====== Data supplied ======

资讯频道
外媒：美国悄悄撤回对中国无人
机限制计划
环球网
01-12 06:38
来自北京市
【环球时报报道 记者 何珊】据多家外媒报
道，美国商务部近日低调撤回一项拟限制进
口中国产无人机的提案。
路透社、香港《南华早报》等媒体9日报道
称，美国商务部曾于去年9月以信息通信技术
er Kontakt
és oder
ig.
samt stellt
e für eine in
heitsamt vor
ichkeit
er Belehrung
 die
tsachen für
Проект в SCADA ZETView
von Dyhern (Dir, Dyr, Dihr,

======
====== Data supplied ======

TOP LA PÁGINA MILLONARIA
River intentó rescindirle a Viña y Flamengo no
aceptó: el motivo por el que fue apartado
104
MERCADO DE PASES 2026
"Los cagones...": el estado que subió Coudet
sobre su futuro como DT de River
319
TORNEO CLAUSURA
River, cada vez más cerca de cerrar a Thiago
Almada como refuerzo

======
====== Data supplied ======

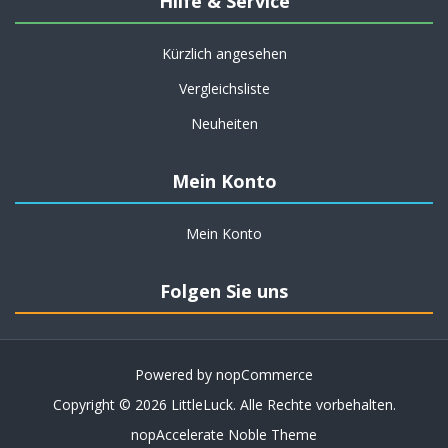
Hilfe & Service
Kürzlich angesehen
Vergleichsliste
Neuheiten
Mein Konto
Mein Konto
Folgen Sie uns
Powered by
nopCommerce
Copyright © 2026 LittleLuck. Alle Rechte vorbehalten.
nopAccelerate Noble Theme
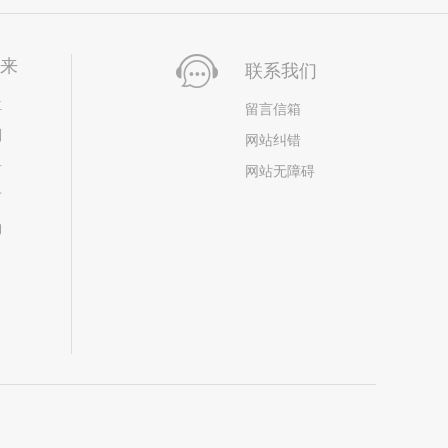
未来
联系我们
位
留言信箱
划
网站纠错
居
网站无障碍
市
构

======

__Work task__: Copy the material from the line with "TOP LA PÁGINA MILLONARIA" to the line with "Almada como refuerzo" word for word, keeping every line as it appears.

__Your solution__:
TOP LA PÁGINA MILLONARIA
River intentó rescindirle a Viña y Flamengo no
aceptó: el motivo por el que fue apartado
104
MERCADO DE PASES 2026
"Los cagones...": el estado que subió Coudet
sobre su futuro como DT de River
319
TORNEO CLAUSURA
River, cada vez más cerca de cerrar a Thiago
Almada como refuerzo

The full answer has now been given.